C.3 Late Fusion Models Are More Tolerant To Delays

Real-time accuracy (F-1 score) No delay 25ms delay
EdgeServe Early Fusion 0.90 0.55
EdgeServe Early Fusion w/ Parallelism 0.90 0.55
EdgeServe Late Fusion 0.91 0.85
Table 8: Real-time accuracy measured in F-1 score when one of the four data streams has a constant delay. Late fusion models are more accurate even if there is a delay from one data source.

We next evaluate the fail-soft benefits of EdgeServe, by measuring real-time accuracy of predictions when one of the four data streams have a constant 25ms delay. Table 8 shows that, while early fusion models (with or without parallelism) suffer from considerable degradation in accuracy due to the delay, late fusion models achieves a much higher accuracy even if there is a constant delay.
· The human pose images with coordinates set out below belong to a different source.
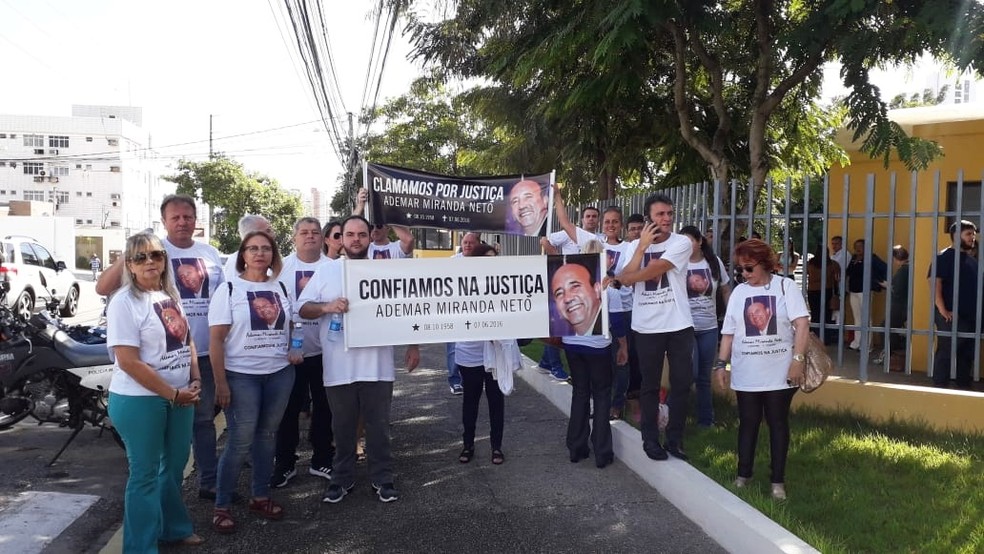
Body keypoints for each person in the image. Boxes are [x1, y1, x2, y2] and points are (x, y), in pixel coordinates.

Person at [96, 194, 226, 502]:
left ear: (196, 220)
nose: (182, 222)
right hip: (154, 367)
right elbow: (103, 288)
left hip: (200, 354)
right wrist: (135, 252)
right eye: (175, 217)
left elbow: (223, 302)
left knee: (204, 421)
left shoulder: (210, 254)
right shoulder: (152, 249)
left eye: (188, 216)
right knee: (153, 457)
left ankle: (209, 481)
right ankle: (153, 519)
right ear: (164, 221)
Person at [297, 216, 420, 504]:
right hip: (339, 366)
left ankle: (383, 478)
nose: (355, 239)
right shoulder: (327, 272)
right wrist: (327, 306)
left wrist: (413, 344)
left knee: (378, 427)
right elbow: (302, 308)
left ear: (369, 237)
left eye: (361, 234)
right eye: (349, 234)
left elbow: (408, 307)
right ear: (340, 239)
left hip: (377, 366)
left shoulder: (384, 270)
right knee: (342, 427)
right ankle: (342, 478)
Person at [106, 232, 204, 550]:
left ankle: (172, 528)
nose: (150, 262)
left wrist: (196, 378)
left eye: (156, 255)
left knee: (174, 468)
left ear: (164, 260)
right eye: (140, 257)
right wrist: (172, 394)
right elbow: (129, 362)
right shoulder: (124, 302)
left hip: (179, 396)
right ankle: (140, 547)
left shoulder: (168, 294)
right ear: (129, 265)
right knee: (145, 475)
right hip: (140, 401)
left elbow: (186, 339)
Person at [208, 230, 300, 533]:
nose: (260, 253)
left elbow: (291, 326)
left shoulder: (282, 287)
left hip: (279, 374)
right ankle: (221, 504)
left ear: (273, 254)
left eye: (265, 248)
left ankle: (260, 496)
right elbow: (216, 340)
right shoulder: (230, 288)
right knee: (239, 441)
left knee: (267, 437)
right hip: (241, 376)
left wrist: (294, 348)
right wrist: (220, 383)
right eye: (252, 249)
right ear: (242, 254)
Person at [714, 238, 810, 501]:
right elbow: (729, 333)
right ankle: (743, 474)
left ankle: (777, 481)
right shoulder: (739, 293)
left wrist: (797, 360)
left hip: (780, 371)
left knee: (778, 423)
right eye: (740, 270)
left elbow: (802, 325)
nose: (744, 274)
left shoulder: (785, 286)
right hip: (747, 372)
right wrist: (721, 364)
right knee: (748, 423)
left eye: (749, 268)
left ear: (765, 264)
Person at [610, 193, 694, 462]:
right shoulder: (634, 246)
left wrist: (625, 279)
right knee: (649, 385)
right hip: (646, 327)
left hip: (679, 324)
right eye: (660, 215)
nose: (667, 219)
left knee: (681, 383)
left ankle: (674, 439)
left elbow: (651, 271)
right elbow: (624, 276)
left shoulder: (682, 242)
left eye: (669, 213)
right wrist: (640, 248)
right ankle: (650, 439)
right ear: (649, 218)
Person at [272, 217, 335, 488]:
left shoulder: (334, 268)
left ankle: (322, 459)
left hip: (326, 352)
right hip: (289, 355)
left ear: (323, 238)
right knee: (288, 411)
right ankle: (285, 463)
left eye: (315, 232)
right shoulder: (280, 268)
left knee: (325, 408)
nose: (310, 236)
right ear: (294, 237)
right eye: (304, 232)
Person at [564, 239, 627, 468]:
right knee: (602, 395)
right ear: (604, 258)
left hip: (572, 343)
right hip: (598, 346)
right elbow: (618, 323)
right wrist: (623, 346)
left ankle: (576, 447)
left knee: (580, 393)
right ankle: (602, 451)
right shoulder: (611, 288)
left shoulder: (571, 284)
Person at [455, 242, 510, 466]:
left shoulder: (504, 285)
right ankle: (468, 444)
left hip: (494, 353)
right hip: (469, 353)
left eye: (493, 259)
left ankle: (496, 446)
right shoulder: (462, 285)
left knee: (496, 402)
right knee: (471, 401)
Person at [678, 225, 731, 428]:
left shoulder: (713, 262)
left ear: (700, 241)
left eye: (690, 240)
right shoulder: (677, 264)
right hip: (686, 327)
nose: (686, 245)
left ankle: (706, 421)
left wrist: (731, 317)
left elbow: (725, 289)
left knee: (704, 377)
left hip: (709, 327)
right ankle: (675, 413)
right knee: (689, 372)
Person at [930, 220, 978, 389]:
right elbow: (935, 284)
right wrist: (942, 309)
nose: (973, 238)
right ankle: (940, 385)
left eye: (973, 234)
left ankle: (963, 386)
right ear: (957, 236)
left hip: (971, 317)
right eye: (968, 234)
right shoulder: (943, 257)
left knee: (967, 353)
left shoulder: (971, 260)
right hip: (950, 314)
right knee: (947, 350)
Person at [600, 208, 634, 421]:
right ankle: (604, 399)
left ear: (621, 225)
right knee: (604, 360)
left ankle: (618, 403)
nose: (611, 225)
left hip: (626, 308)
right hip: (602, 309)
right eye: (607, 222)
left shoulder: (629, 248)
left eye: (615, 221)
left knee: (622, 359)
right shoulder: (596, 244)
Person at [445, 232, 482, 396]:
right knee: (454, 347)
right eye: (465, 242)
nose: (467, 245)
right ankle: (454, 380)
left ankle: (474, 379)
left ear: (478, 244)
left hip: (476, 311)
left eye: (471, 243)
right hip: (455, 311)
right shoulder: (453, 262)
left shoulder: (484, 262)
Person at [845, 239, 887, 350]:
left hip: (865, 291)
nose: (858, 248)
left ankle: (867, 345)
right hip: (853, 291)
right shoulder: (854, 258)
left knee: (866, 318)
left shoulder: (871, 258)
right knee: (857, 318)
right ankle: (857, 342)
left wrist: (878, 282)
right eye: (856, 246)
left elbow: (884, 268)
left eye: (860, 246)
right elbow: (848, 272)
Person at [549, 259, 603, 336]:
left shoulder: (610, 324)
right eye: (559, 293)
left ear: (597, 290)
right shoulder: (567, 339)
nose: (568, 299)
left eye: (575, 286)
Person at [883, 244, 910, 368]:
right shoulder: (909, 268)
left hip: (900, 306)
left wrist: (888, 286)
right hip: (905, 305)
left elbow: (898, 290)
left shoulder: (904, 270)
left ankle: (891, 354)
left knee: (886, 328)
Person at [805, 246, 839, 344]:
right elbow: (836, 280)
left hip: (813, 291)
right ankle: (826, 338)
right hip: (827, 290)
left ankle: (813, 338)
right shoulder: (833, 264)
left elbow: (808, 275)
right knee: (827, 315)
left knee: (815, 314)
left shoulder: (810, 264)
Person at [223, 214, 274, 280]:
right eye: (268, 231)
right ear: (252, 233)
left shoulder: (270, 257)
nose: (273, 235)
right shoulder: (236, 261)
This is because local predictions from other data streams are unaffected and the “unpopular vote” – local prediction of the delayed data stream is likely dropped by the ensemble method.

Refer to caption
Figure 15: Number of excess examples processed for different strategies and target prediction frequencies.
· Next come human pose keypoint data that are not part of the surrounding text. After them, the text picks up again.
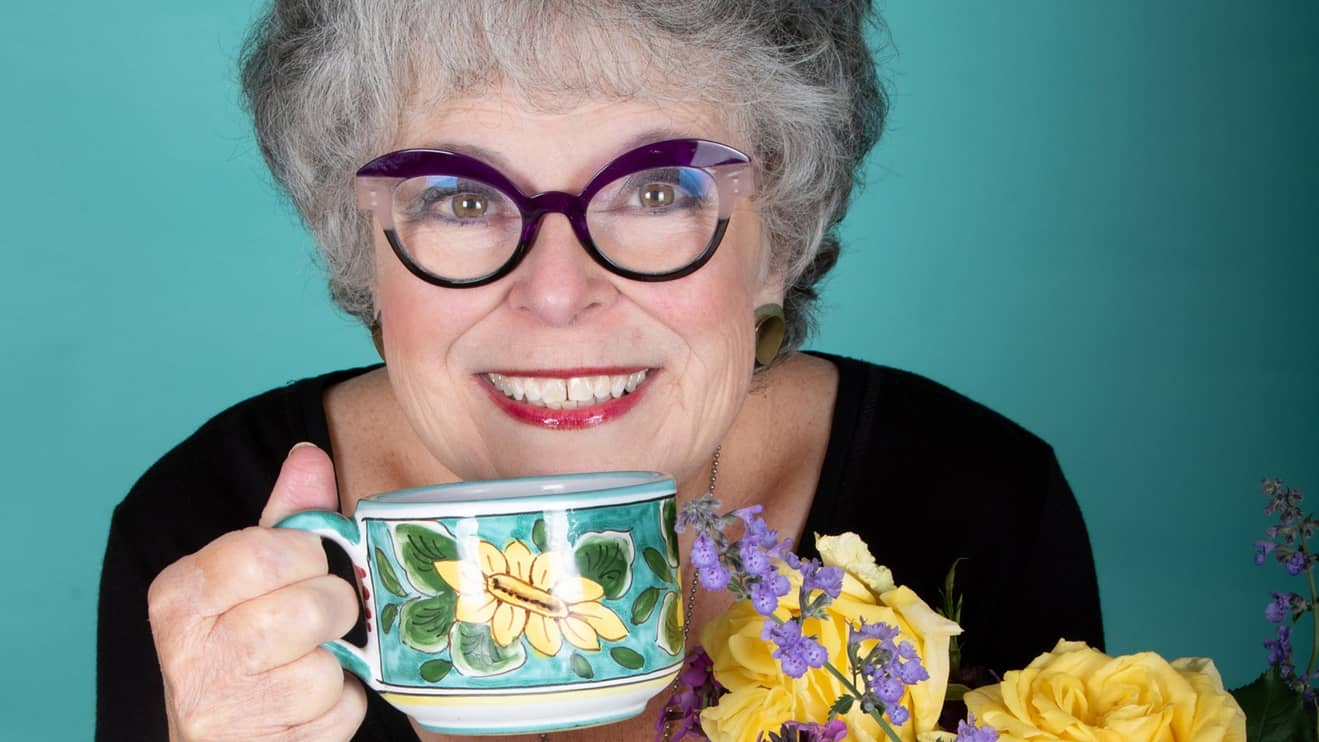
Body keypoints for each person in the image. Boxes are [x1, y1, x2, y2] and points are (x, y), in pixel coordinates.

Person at [97, 1, 1104, 740]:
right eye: (459, 199)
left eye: (657, 190)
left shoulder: (976, 502)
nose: (555, 291)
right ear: (363, 248)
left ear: (782, 234)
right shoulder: (211, 532)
C.4 Late Fusion Models Reduce Excess Work.

Now, we look at the number of excess examples that are processed to better understand how EdgeServe automatically downsamples the incoming data stream in response to the target prediction frequency. As can be seen from Figure 15, PyTorch (either early or late fusion), as a baseline, is marked as zero on the y-axis because it always processes a fixed number of examples equal to the input size. In early fusion (with or without parallelism) settings, EdgeServe is very sensitive to target prediction frequency because it can downsample incoming data stream when such target is relaxed. Therefore, we see a rapidly decreasing excess work from left to right as the target prediction frequency becomes less frequent. On the other hand, in a late fusion setting, EdgeServe is not as sensitive to such change in target prediction frequency for the same reason why EdgeServe late fusion maintains a high real-time accuracy discussed in §7.2. After faster NUCs finish local predictions, the ensemble model simply skips further local predictions made by the Jetson Nano as they fall outside the acceptable time skew range. As a result, late fusion models only process a small number of examples, even when the target prediction frequency is high enough.
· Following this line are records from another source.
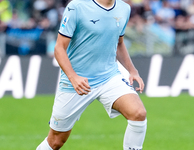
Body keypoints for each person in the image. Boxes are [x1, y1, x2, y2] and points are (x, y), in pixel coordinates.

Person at [36, 0, 147, 149]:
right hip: (76, 82)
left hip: (109, 77)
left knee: (138, 113)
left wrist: (133, 71)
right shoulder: (77, 6)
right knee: (56, 141)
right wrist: (73, 77)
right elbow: (59, 48)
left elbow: (119, 43)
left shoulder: (124, 8)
D Comparison with Federated learning.

Our work on decentralized prediction might seem similar to federated learning [32, 12], but there are several key differences. First, our goal is not to collaboratively train a shared model, but to make combined predictions based on multiple streams of data. Second, we optimize for millisecond-level end-to-end timeliness from the point of data collection to the point where prediction is delivered. Federated learning tasks usually assume a much longer end-to-end latency, and they have other optimization goals, such as communication cost. Third, we have to take care of time-synchronization between data streams, while federated learning systems usually treat those data as the same batch.